Where do you see the biggest potential in India for your solutions? And how are you going to address that market? 

Nilesh Jain: In India, the biggest potential has to be unleashed from the SMB and mid-enterprise markets. They yearn for an SOC operation at affordable pricing. One can provide that affordability only through a locally delivered ecosystem. It calls for local SOC partners who can deliver that value at economical value. And that is what we are delivering. We can unleash the potential today through XDR. But it’s been adopted only by a few large enterprise customers who have multi-million dollar budgets and some compliance to fulfill.

The biggest potential lies in the mid-market — SMB or lower pie of large enterprises. And that’s a potential that we are trying to unleash by creating a comprehensive service delivery at much more economical prices. For that, we need to have SOC partners who can do a much better job.

We are working with SOC partners and integrating our products there, scaling them up. The backbone of that SOC is still Trend Micro Vision One. It can consume data and information and respond. It is based on Trend Micro’s Vision One engine. And then, we can not only respond on Trend Micro products by leveraging SOC partner capabilities but also on third-party products. Customers don’t want to depend on only one product; they want best of breed on endpoint and server from Trend Micro, but for CASB, they might prefer someone else; for firewall, they may opt for another vendor. That’s why we must support the customer through an SOC. If you are to be successful in XDR, you must learn to work with an SOC partner. Yes, some large enterprise customers, like the large banks, have their own internal SOC and may not need an external SOC partner. We can work with their internal teams as well.

What is your vertical focus for India? How many customers do you have in India?

Vijendra Katiyar: BFSI is number one for us, and there is also a focus on digital-native companies. We have formed a business vertical focusing on the cloud, which will work with many digital-native companies whose entire business is born in the cloud. We have been working with a lot of other enterprises, especially in manufacturing, pharma, and IT/ITES.

Nilesh Jain: In 2021, we gained 120 customers in India. But in the last two years, we acquired nearly 300 customers. These are mid-enterprise to large customers. There was a surprising surge in SMB in the last two years. So, we might invest more into the SMB business and scale it up.

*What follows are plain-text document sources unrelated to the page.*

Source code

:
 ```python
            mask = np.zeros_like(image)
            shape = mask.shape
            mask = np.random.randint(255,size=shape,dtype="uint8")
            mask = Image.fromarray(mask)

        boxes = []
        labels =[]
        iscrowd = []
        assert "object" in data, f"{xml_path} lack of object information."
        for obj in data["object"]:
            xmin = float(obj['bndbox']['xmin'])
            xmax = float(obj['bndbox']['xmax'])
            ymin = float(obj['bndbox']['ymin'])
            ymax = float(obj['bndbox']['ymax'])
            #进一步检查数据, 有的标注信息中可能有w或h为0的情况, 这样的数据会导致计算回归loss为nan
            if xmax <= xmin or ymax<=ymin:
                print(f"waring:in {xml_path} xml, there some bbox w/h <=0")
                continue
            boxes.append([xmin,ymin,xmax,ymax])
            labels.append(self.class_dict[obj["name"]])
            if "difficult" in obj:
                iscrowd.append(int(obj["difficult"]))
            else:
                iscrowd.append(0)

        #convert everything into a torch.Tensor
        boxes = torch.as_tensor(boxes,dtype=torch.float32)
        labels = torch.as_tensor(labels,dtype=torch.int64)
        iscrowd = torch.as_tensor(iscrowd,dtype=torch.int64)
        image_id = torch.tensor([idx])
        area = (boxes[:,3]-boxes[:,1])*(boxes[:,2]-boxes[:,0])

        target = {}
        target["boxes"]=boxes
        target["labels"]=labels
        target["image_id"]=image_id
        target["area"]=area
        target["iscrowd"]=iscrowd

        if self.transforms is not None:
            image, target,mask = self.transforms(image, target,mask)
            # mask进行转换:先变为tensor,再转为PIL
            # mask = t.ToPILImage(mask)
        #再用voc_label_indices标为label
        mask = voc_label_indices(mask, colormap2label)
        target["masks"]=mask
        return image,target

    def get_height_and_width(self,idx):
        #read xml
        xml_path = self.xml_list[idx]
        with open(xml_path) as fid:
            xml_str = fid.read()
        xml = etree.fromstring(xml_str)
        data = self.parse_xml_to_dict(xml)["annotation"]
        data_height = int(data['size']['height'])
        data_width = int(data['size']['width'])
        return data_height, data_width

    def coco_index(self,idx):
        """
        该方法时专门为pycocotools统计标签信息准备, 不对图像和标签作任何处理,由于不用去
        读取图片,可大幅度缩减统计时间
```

And we work closely with AWS. They open many accounts that we might not even have visibility into. But customers who adopt AWS would like to partner with us.

How do you serve the government and public sector? 

Vijendra Katiyar:  We have a very strong government team that focuses on central and state government. One area where we see a lot of potential is Smart Cities. We have participated in many leading smart city projects to make smart cities more secure.

Defense is another area, and we built a team to focus on this sector. It’s an important sector for the government, and the sector is seeing a lot of cyberattacks. We know that there are guidelines, policies, and government initiatives being digitalized, and we want to help the government securely do this. We are working towards that.